Casino News

Las Vegas Sands Casino Bid Attracts More Opposition

A while back Las Vegas Sands expressed interest in bringing a downstate casino license to Long Island, New York, however, local communities have spoken against it. Trustees from Hofstra University sent an open letter about the proposed gaming project labelling it “entirely inappropriate.” Also, a group of locals created a group titled Say No to the Casino Civic Association.

The gambling leader is looking to get their hands on one of the three available commercial gaming licenses for downstate New York. The plan is to launch a multi-purpose casino complex in Nassau Veterans Memorial Coliseum. Along with the casino, the resort is also set to include outdoor community spaces, five-star hotel rooms and a live performance venue.

The Open Letter

In the aforementioned letter, Hofstra trustees commented that the target location for the casino is surrounded by educational institutions from preschool through graduate school and a range of suburban communities. The letter said that these should not be exposed to the increased traffic congestion, crime, economic harm to businesses, and other negative impacts that a potential casino could trigger.

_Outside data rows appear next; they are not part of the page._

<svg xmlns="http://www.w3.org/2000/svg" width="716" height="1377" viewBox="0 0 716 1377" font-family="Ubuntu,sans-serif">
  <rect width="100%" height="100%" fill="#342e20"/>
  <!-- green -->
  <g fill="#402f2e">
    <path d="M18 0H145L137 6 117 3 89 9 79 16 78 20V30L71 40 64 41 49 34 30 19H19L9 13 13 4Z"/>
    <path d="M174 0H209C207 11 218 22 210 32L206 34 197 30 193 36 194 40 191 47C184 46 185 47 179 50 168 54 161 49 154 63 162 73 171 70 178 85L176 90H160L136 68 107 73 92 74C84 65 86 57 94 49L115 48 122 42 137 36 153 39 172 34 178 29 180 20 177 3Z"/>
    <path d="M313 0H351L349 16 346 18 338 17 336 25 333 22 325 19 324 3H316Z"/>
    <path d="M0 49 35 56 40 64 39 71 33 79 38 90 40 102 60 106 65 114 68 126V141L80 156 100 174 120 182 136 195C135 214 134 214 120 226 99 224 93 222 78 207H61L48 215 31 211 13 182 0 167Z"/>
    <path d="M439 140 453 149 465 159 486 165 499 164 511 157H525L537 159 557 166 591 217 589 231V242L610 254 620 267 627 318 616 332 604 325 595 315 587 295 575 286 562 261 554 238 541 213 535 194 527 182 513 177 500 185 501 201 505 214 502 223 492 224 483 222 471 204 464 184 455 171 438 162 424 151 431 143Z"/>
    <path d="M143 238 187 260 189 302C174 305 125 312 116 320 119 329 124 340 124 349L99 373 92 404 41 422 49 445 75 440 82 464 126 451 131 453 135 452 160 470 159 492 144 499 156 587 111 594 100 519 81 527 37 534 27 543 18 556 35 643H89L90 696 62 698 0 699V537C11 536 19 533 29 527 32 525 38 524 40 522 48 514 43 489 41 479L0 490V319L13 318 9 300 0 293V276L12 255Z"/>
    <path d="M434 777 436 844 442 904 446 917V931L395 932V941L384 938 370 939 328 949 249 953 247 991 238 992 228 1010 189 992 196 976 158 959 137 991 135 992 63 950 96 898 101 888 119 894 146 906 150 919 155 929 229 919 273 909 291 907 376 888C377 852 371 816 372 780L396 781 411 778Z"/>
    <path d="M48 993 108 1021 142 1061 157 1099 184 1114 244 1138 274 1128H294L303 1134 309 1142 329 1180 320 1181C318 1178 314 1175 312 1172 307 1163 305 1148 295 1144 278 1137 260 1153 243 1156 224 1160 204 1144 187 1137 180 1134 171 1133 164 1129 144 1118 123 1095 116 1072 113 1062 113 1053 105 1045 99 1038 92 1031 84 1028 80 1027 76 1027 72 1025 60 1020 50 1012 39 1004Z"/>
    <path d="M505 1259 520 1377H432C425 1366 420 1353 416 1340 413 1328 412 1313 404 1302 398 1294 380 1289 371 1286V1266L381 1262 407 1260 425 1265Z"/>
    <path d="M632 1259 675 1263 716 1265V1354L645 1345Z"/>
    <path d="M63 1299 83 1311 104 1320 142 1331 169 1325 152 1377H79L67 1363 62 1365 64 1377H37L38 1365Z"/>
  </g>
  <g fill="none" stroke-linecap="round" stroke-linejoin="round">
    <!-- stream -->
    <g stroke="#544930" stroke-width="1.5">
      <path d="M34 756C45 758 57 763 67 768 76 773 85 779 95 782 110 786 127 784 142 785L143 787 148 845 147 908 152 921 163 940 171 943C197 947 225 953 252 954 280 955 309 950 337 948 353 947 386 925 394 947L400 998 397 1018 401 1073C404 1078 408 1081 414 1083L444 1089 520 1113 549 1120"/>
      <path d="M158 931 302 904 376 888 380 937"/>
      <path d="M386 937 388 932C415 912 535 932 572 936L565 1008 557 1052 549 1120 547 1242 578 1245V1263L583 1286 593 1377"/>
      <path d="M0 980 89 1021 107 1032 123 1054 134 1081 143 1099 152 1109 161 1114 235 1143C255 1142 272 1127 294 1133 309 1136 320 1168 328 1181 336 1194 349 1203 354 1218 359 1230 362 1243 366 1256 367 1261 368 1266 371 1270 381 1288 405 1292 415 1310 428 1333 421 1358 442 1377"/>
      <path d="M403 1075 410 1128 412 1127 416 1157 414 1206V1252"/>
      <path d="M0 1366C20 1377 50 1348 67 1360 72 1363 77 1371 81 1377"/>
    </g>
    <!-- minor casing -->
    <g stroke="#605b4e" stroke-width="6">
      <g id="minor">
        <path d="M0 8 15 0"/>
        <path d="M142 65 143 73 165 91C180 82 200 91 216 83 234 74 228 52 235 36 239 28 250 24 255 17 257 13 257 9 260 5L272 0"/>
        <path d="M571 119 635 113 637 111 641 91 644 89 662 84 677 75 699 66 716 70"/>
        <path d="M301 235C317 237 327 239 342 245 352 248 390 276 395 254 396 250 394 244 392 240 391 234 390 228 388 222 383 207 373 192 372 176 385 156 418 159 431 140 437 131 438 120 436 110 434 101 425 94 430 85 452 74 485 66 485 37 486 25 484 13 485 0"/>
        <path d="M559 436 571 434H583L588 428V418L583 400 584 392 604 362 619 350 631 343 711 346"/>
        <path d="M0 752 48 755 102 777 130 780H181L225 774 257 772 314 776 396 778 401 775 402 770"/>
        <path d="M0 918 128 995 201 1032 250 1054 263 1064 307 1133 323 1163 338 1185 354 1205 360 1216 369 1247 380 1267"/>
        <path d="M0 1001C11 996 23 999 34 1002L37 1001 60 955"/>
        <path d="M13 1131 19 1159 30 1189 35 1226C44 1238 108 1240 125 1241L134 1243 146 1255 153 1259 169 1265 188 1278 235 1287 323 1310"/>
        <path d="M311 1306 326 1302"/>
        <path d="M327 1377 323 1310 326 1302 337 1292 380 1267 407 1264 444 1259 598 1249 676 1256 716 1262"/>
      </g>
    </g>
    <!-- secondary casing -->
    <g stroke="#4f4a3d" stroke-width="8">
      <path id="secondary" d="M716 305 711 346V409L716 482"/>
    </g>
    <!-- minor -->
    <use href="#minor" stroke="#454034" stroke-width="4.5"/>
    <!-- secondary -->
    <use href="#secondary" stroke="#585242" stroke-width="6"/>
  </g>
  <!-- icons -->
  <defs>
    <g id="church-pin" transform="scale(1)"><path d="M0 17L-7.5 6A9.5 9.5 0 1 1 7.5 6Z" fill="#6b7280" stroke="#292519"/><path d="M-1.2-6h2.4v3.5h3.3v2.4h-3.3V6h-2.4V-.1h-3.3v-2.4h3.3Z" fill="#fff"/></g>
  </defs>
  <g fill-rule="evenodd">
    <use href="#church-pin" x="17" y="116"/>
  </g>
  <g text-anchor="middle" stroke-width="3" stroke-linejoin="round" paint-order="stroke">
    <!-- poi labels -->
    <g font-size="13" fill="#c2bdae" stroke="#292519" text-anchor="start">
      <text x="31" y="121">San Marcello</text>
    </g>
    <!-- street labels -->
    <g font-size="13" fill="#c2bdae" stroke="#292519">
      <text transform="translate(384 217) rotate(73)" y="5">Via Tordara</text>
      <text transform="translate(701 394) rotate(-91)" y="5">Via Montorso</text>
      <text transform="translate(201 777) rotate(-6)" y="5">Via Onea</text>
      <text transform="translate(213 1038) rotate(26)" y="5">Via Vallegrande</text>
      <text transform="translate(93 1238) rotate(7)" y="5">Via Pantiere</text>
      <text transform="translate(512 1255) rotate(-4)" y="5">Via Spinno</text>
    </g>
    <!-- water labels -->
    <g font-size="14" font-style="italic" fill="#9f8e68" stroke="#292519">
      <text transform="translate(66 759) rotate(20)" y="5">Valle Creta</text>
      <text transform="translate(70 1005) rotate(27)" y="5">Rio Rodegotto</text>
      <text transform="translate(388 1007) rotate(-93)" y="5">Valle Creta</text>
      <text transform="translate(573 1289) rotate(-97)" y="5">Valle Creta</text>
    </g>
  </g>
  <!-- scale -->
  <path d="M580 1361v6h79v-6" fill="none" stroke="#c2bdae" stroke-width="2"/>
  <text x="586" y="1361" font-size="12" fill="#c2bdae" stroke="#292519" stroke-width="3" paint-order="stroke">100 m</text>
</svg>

However, the letter came up with a proposal, as it noted that there are other locations in and around New York City which can home a casino and are not close to multiple educational institutions where many young people live and educate themselves. The trustees called the casino bid ‘entirely inappropriate’ and are concerned about possible gambling addiction among students.

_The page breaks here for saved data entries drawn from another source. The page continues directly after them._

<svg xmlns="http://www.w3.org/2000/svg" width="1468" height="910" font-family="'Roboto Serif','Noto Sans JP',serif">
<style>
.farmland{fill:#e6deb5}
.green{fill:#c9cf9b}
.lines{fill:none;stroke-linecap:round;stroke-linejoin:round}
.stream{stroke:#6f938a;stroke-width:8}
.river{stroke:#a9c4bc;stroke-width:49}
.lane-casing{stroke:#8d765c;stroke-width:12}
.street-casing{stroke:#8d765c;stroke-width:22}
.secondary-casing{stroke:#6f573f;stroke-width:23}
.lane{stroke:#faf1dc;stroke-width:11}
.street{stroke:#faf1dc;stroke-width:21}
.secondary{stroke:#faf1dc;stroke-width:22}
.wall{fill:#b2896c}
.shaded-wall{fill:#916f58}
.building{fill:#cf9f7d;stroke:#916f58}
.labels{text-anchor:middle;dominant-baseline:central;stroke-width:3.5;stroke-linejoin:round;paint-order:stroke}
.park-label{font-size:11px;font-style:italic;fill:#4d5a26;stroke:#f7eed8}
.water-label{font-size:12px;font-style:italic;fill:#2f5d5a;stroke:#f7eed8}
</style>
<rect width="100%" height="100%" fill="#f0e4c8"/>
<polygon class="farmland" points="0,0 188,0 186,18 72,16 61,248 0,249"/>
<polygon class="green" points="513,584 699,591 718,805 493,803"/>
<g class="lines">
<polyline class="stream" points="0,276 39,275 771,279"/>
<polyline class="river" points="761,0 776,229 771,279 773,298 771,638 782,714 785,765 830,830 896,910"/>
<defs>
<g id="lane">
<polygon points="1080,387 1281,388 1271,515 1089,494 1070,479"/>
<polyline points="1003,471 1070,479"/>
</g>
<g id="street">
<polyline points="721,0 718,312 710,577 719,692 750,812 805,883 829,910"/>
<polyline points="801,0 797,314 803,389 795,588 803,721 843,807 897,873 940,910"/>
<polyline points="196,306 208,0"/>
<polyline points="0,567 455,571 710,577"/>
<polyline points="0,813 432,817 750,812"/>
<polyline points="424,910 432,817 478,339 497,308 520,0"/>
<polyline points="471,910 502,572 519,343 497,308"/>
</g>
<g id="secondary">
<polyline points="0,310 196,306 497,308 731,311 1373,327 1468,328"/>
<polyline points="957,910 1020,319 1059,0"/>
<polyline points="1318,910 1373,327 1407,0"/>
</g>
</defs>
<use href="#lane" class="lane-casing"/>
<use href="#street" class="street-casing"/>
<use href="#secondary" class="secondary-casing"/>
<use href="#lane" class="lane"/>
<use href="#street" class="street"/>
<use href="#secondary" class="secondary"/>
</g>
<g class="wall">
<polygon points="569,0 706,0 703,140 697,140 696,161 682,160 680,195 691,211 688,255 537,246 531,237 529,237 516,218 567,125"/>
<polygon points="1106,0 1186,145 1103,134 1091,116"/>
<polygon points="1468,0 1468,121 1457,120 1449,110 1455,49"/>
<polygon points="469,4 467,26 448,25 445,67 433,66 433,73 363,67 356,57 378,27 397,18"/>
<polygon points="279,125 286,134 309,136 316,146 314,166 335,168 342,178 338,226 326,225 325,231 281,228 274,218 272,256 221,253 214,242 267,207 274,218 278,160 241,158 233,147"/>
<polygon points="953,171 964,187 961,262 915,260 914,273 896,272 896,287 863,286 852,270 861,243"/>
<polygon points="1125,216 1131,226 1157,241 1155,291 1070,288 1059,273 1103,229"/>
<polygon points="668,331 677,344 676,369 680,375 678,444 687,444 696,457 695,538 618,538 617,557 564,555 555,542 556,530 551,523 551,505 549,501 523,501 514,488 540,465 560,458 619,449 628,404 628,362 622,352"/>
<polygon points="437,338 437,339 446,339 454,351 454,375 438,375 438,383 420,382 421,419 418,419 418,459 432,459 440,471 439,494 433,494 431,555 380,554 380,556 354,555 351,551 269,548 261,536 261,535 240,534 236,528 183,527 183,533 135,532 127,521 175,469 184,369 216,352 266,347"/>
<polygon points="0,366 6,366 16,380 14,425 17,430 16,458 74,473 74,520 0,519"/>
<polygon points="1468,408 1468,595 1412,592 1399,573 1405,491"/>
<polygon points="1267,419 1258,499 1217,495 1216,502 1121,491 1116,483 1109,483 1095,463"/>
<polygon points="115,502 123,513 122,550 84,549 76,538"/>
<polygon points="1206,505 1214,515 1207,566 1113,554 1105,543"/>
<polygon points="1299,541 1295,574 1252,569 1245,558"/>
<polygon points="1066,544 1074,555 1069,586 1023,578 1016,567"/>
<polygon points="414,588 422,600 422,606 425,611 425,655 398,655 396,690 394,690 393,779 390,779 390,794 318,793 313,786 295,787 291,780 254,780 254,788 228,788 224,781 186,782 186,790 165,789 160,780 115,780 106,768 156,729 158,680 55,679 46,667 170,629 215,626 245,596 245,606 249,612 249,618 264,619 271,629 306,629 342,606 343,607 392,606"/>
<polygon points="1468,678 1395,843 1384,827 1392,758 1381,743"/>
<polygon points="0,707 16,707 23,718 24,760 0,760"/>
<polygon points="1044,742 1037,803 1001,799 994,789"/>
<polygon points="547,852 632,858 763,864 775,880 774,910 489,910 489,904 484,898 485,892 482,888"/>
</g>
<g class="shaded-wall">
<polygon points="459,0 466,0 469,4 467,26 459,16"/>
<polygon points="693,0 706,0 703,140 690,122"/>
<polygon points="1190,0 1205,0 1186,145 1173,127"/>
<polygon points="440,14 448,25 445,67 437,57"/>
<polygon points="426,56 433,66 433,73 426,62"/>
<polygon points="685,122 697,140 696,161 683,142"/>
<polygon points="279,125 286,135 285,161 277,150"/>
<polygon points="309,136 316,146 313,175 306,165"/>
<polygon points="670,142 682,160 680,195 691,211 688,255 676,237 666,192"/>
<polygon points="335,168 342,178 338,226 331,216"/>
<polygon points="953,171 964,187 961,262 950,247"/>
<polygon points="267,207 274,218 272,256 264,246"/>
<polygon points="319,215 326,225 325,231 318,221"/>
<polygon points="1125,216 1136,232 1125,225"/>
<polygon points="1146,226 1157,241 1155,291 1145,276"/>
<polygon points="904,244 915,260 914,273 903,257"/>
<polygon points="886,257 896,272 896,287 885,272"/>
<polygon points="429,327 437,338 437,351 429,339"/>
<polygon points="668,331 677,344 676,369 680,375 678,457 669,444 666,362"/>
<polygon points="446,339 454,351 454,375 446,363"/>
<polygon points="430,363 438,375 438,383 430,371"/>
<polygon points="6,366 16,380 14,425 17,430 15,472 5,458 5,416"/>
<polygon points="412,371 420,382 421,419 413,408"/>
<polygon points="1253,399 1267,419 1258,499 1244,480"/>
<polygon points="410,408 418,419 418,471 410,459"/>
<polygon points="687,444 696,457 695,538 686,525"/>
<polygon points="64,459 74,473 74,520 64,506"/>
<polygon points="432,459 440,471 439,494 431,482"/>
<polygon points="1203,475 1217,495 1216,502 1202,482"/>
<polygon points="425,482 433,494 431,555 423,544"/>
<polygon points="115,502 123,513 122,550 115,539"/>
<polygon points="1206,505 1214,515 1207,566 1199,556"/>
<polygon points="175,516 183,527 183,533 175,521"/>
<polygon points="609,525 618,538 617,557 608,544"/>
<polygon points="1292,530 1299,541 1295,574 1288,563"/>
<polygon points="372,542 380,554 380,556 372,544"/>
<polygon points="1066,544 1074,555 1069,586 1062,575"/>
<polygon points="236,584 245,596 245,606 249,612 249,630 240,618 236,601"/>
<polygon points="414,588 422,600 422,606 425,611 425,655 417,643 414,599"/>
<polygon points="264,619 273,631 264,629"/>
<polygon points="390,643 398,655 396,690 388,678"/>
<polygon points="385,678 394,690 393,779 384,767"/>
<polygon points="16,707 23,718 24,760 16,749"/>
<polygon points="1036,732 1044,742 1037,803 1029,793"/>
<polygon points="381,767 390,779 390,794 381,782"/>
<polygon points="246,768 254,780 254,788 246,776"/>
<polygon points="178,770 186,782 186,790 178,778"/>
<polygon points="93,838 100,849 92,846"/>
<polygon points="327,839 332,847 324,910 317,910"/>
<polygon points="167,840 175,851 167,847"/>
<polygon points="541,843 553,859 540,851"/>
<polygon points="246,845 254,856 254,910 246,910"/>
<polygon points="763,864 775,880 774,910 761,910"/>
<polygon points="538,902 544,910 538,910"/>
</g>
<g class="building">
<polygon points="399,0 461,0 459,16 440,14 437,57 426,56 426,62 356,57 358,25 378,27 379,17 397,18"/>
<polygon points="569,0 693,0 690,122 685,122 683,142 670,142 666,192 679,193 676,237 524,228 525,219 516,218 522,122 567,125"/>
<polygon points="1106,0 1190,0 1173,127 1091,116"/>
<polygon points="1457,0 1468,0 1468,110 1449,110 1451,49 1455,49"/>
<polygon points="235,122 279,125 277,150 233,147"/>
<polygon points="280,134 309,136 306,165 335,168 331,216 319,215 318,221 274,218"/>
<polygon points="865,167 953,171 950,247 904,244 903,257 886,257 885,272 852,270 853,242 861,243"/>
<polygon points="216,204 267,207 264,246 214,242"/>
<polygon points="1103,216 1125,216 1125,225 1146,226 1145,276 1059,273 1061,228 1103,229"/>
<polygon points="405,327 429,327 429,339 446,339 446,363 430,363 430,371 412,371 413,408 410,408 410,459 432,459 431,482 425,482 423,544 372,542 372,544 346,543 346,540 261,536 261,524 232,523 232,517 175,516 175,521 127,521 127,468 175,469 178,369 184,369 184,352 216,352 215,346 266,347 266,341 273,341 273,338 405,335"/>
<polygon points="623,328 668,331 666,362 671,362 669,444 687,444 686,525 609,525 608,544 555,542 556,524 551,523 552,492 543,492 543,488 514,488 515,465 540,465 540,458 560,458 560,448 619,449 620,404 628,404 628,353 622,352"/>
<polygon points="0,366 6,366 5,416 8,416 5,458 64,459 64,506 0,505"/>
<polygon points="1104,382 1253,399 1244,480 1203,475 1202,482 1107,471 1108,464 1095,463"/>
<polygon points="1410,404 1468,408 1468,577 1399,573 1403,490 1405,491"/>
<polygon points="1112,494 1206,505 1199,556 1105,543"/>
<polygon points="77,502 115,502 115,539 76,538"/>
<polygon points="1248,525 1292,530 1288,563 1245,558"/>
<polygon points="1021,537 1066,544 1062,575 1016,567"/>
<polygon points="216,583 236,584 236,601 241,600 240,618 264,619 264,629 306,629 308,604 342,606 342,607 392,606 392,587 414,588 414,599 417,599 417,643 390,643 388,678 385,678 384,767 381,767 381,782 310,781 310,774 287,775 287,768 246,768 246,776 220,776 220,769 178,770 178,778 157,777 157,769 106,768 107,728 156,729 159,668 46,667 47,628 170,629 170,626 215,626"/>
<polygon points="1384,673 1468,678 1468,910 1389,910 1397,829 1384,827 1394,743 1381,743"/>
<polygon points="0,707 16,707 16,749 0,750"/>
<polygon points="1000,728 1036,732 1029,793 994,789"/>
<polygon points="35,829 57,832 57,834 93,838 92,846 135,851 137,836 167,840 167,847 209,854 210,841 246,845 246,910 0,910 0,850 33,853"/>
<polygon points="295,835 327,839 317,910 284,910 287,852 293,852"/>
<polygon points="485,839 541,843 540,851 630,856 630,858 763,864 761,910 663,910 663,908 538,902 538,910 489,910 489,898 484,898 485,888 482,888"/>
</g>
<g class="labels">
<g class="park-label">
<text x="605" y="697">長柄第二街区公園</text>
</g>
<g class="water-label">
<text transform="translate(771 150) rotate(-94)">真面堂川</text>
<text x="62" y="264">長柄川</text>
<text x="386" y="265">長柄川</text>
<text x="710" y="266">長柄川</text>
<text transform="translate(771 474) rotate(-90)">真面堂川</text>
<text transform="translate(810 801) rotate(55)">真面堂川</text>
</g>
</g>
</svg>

But, Las Vegas Sands’ Senior VP, David Paterson, responded Hofstra’s concerns were misguided. He explained that the casino would take up to 10% land of the whole proposed site. He commented that the industry has changed over the last few years, and elaborated that Sands and other gambling companies have made the whole environment family-friendly.

It should be mentioned that a former school president Stuart Rabinowitz is part of the Gaming Facility Location Board, which has a say in which companies will ultimately get the NY licenses. Also, not everyone is opposing the casino project. For instance, one Hofstra student said that a gaming property and the school could be able to exist in the area.

Meanwhile, Say No to the Casino Civic Association, continues its charge against the plan. The organization noted it would change the character of Nassau County and the nearby neighbourhoods. It says it will lead to increased crime, traffic, and noise pollution. The group even started a petition on, which, as of yesterday had 1,900 signatures.

Spending Millions on Lobbying

The battle for the three downstate casino licenses continues to unfold, as recently, Politico revealed some interesting information. It reported that 10 firms who have submitted proposals for a New York casino have spent at least US$7.2 million in the last 14 months. The report also stated that lobbying companies have spent undisclosed amounts for consulting, political strategy and public relations.